Exercise description:
Which lines of the data below include the string "ndarray"? Return each of them.

Start of Provided data

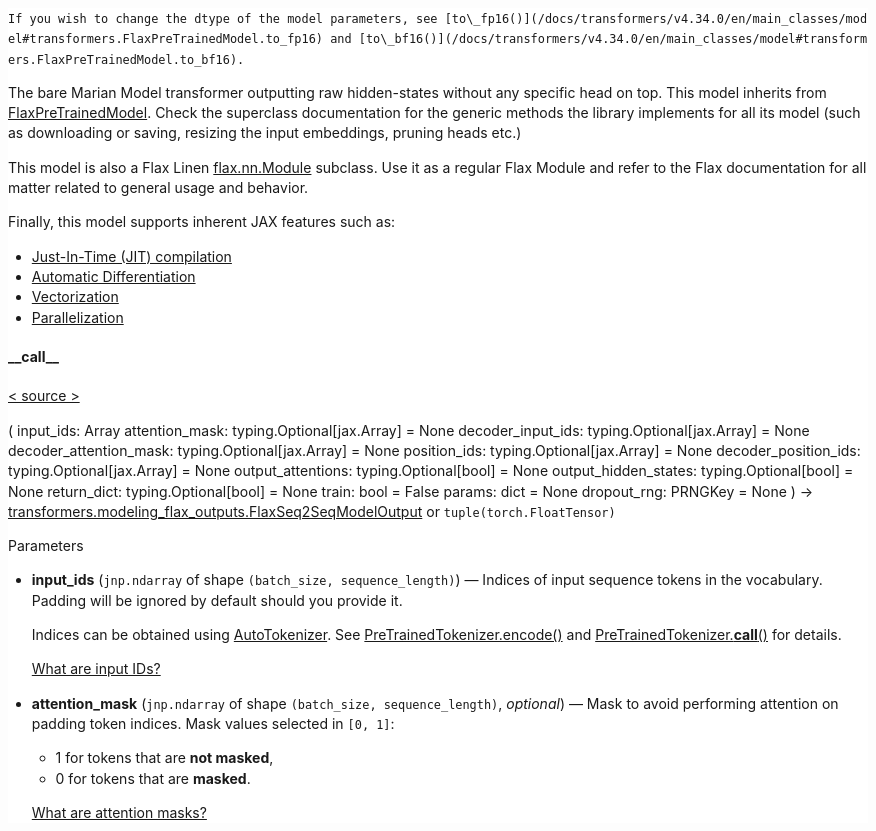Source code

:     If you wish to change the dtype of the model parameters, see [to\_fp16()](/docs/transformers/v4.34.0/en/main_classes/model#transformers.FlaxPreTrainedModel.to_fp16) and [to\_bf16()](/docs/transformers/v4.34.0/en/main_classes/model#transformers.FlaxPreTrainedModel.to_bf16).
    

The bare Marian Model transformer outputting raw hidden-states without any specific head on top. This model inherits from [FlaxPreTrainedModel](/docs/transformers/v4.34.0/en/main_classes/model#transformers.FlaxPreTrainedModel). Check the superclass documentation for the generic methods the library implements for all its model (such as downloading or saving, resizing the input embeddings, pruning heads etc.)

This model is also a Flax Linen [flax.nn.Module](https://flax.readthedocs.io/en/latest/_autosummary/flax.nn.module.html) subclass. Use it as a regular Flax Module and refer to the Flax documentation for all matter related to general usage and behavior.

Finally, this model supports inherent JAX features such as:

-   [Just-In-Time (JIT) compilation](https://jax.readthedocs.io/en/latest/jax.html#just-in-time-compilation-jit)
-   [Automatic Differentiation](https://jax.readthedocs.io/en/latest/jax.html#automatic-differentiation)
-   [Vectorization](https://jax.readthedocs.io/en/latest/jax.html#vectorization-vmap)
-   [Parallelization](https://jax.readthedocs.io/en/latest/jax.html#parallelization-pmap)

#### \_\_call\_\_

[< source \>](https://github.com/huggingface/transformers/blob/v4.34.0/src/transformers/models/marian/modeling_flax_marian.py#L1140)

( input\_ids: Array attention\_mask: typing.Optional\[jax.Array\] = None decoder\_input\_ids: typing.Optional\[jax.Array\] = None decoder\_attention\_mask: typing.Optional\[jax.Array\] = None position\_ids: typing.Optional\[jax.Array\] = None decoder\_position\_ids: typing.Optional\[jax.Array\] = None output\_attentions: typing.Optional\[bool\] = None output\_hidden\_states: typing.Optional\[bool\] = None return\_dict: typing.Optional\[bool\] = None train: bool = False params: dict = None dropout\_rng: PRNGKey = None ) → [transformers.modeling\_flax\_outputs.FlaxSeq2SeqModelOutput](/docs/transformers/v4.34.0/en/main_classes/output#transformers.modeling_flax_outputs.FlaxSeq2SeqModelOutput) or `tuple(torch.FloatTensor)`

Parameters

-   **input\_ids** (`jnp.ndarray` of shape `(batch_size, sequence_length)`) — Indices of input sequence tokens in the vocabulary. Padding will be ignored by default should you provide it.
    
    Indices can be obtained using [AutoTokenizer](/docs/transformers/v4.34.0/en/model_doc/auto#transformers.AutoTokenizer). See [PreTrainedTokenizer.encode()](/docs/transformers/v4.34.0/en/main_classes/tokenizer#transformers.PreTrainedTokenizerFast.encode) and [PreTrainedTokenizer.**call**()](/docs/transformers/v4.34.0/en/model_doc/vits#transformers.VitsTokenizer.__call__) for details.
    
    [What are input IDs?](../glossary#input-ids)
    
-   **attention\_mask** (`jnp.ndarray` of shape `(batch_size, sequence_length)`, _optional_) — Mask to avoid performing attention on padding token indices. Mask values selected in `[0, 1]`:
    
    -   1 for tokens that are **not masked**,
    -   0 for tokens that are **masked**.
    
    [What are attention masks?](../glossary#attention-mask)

End of Provided data
Start of Provided data

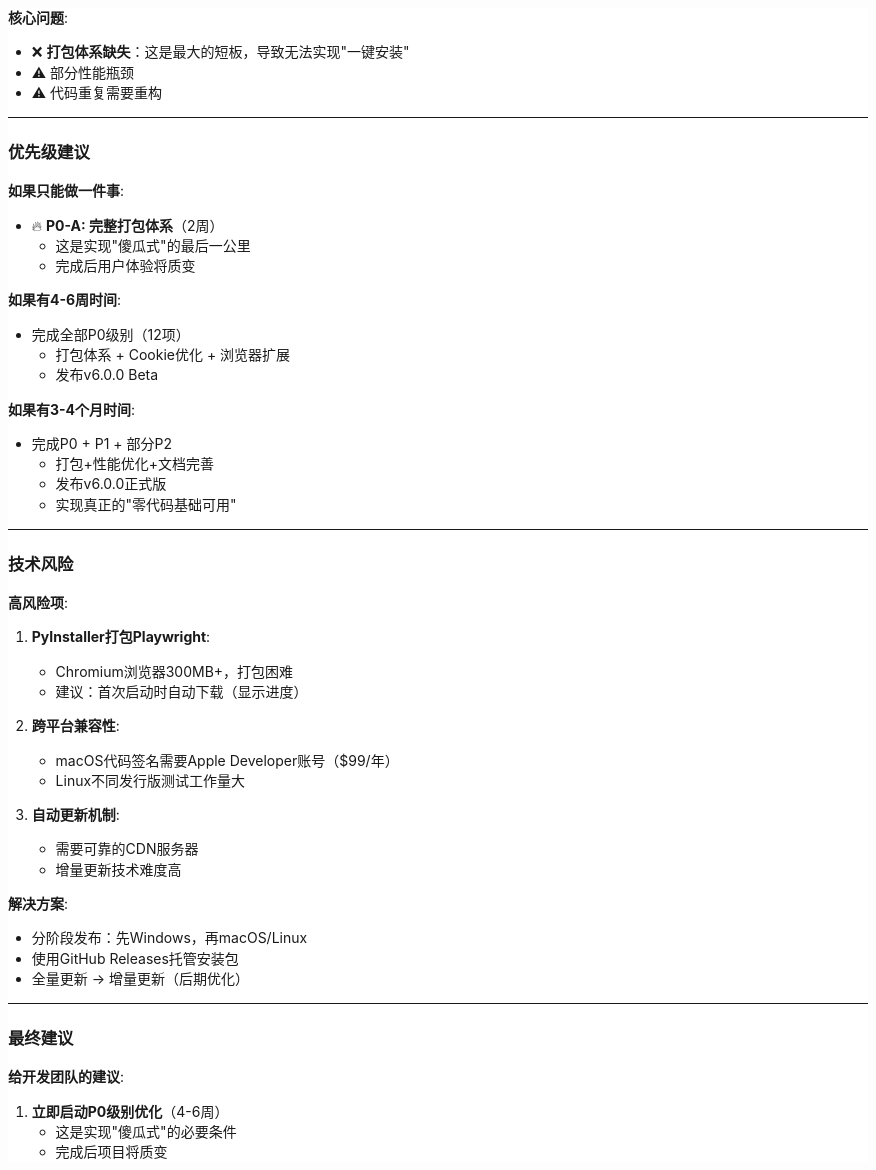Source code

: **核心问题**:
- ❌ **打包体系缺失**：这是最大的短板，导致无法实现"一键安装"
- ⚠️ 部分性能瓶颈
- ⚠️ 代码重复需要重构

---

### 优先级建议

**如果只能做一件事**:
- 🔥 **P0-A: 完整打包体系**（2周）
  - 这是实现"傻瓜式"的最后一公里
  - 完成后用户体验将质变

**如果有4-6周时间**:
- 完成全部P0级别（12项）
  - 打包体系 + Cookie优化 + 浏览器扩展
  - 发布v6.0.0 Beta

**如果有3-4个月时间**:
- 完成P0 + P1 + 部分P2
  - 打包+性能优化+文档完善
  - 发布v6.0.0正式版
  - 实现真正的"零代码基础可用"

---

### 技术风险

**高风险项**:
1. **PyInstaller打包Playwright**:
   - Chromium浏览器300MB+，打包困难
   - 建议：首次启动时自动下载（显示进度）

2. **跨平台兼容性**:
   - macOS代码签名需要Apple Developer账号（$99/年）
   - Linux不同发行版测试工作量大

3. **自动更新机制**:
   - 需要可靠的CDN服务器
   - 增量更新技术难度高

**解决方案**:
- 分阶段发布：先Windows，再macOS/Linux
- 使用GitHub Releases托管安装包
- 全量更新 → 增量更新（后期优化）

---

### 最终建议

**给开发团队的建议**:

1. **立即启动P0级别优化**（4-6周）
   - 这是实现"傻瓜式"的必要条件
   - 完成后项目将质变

End of Provided data

Result of the exercise:
-   **input\_ids** (`jnp.ndarray` of shape `(batch_size, sequence_length)`) — Indices of input sequence tokens in the vocabulary. Padding will be ignored by default should you provide it.
-   **attention\_mask** (`jnp.ndarray` of shape `(batch_size, sequence_length)`, _optional_) — Mask to avoid performing attention on padding token indices. Mask values selected in `[0, 1]`:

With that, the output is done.